Directions: The records below are to be repeated exactly, minus any pictures.

Input material Start Marker

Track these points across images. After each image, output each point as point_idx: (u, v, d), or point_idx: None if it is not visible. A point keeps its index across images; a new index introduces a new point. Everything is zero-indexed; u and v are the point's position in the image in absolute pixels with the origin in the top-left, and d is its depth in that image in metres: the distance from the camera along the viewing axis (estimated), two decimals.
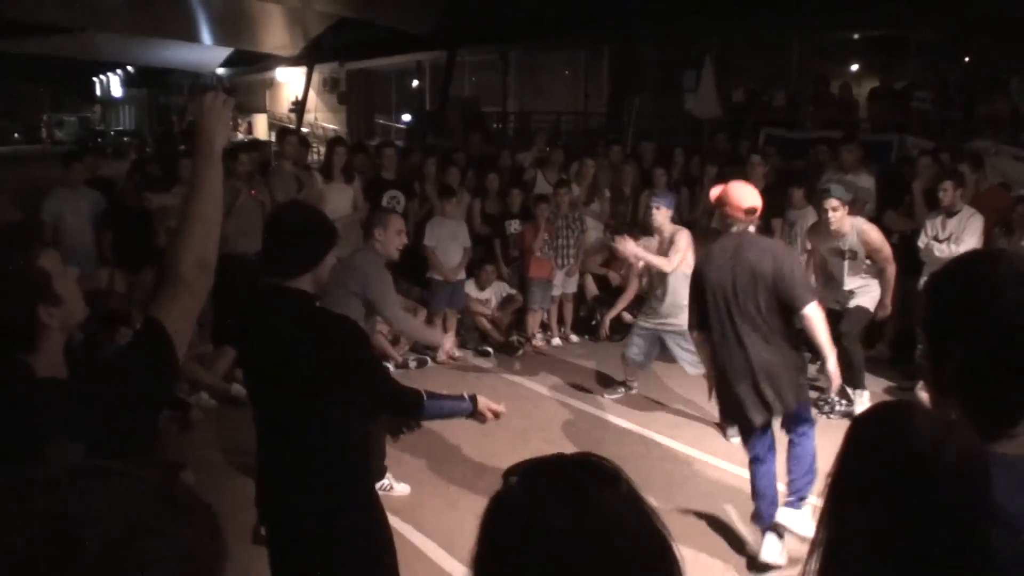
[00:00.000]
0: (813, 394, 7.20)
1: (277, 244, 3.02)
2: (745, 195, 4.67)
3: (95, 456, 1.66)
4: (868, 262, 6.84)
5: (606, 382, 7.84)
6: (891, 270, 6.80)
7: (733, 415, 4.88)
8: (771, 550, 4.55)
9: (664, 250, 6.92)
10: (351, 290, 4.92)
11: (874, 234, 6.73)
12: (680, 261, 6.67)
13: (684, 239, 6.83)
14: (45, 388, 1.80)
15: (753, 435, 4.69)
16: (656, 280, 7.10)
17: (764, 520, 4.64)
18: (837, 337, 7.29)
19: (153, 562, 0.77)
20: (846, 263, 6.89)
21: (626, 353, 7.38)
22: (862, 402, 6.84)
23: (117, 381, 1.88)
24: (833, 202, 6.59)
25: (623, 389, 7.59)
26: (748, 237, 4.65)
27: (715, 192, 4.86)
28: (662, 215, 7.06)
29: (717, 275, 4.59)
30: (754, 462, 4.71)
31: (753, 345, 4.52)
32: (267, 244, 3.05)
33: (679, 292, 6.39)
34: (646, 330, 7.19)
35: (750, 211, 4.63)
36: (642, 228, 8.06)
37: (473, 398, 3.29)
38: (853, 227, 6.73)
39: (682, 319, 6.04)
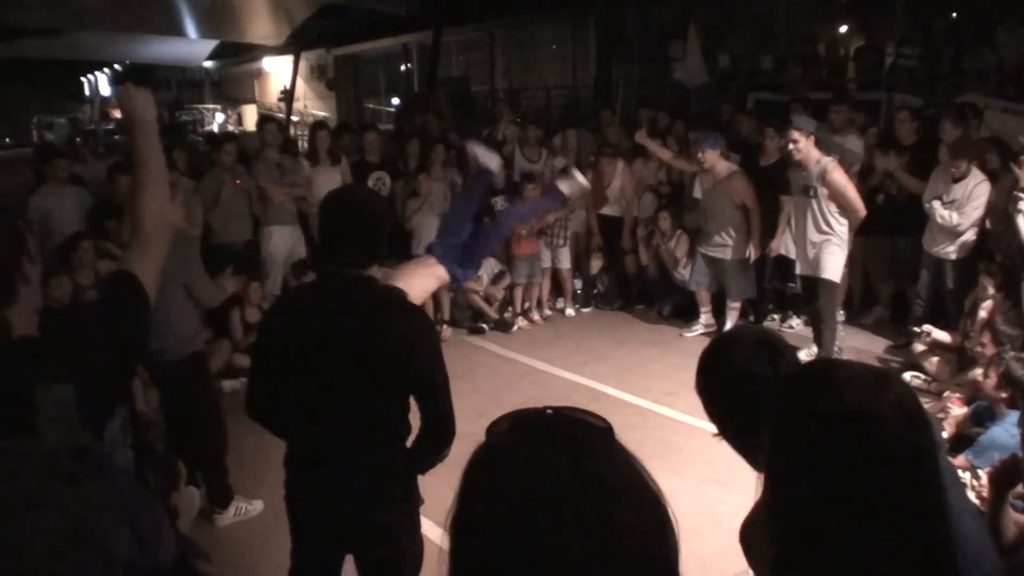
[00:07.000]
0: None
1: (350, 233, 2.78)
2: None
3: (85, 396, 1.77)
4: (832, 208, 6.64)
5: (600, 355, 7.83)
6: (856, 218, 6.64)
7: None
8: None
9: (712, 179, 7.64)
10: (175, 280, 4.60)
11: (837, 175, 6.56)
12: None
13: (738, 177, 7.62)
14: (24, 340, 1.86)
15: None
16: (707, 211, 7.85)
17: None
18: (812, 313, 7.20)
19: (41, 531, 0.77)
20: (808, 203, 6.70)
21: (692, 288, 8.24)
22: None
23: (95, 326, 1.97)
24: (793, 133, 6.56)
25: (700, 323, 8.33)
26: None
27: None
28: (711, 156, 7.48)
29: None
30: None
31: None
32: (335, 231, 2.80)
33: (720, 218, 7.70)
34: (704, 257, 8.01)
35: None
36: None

Input material End Marker

Response area:
Track these points across images. After each image, output each point as point_idx: (u, v, d), or point_idx: None if it is not visible. A point keeps its index across images; a new index introduces a new point. Everything is zero-indexed; u and v are the point's position in the image in absolute pixels with the origin in the top-left, and d is its depth in that image in metres: the distance from the camera along the viewing axis (estimated), two decimals.
[00:00.000]
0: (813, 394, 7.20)
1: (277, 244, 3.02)
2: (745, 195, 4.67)
3: (95, 456, 1.66)
4: (868, 262, 6.84)
5: (606, 382, 7.84)
6: (891, 270, 6.80)
7: (733, 415, 4.88)
8: (771, 550, 4.55)
9: (664, 250, 6.92)
10: (351, 290, 4.92)
11: (874, 234, 6.73)
12: (680, 261, 6.67)
13: (684, 239, 6.83)
14: (45, 388, 1.80)
15: (753, 435, 4.69)
16: (656, 280, 7.10)
17: (764, 520, 4.64)
18: (837, 337, 7.29)
19: (153, 562, 0.77)
20: (846, 263, 6.89)
21: (626, 353, 7.38)
22: (862, 402, 6.84)
23: (117, 381, 1.88)
24: (833, 202, 6.59)
25: (623, 389, 7.59)
26: (748, 237, 4.65)
27: (715, 192, 4.86)
28: (662, 215, 7.06)
29: (717, 275, 4.59)
30: (754, 462, 4.71)
31: (753, 345, 4.52)
32: (267, 244, 3.05)
33: (679, 292, 6.39)
34: (646, 330, 7.19)
35: (750, 211, 4.63)
36: (642, 228, 8.06)
37: (473, 398, 3.29)
38: (853, 227, 6.73)
39: (682, 319, 6.04)
[00:07.000]
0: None
1: (350, 233, 2.78)
2: None
3: (85, 396, 1.77)
4: (832, 208, 6.64)
5: (600, 355, 7.83)
6: (856, 218, 6.64)
7: None
8: None
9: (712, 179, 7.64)
10: (175, 280, 4.60)
11: (837, 175, 6.56)
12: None
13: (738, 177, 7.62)
14: (24, 340, 1.86)
15: None
16: (707, 211, 7.85)
17: None
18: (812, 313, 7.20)
19: (41, 531, 0.77)
20: (808, 203, 6.70)
21: (692, 288, 8.24)
22: None
23: (95, 326, 1.97)
24: (793, 133, 6.56)
25: (700, 323, 8.33)
26: None
27: None
28: (711, 156, 7.48)
29: None
30: None
31: None
32: (335, 231, 2.80)
33: (720, 218, 7.70)
34: (704, 257, 8.01)
35: None
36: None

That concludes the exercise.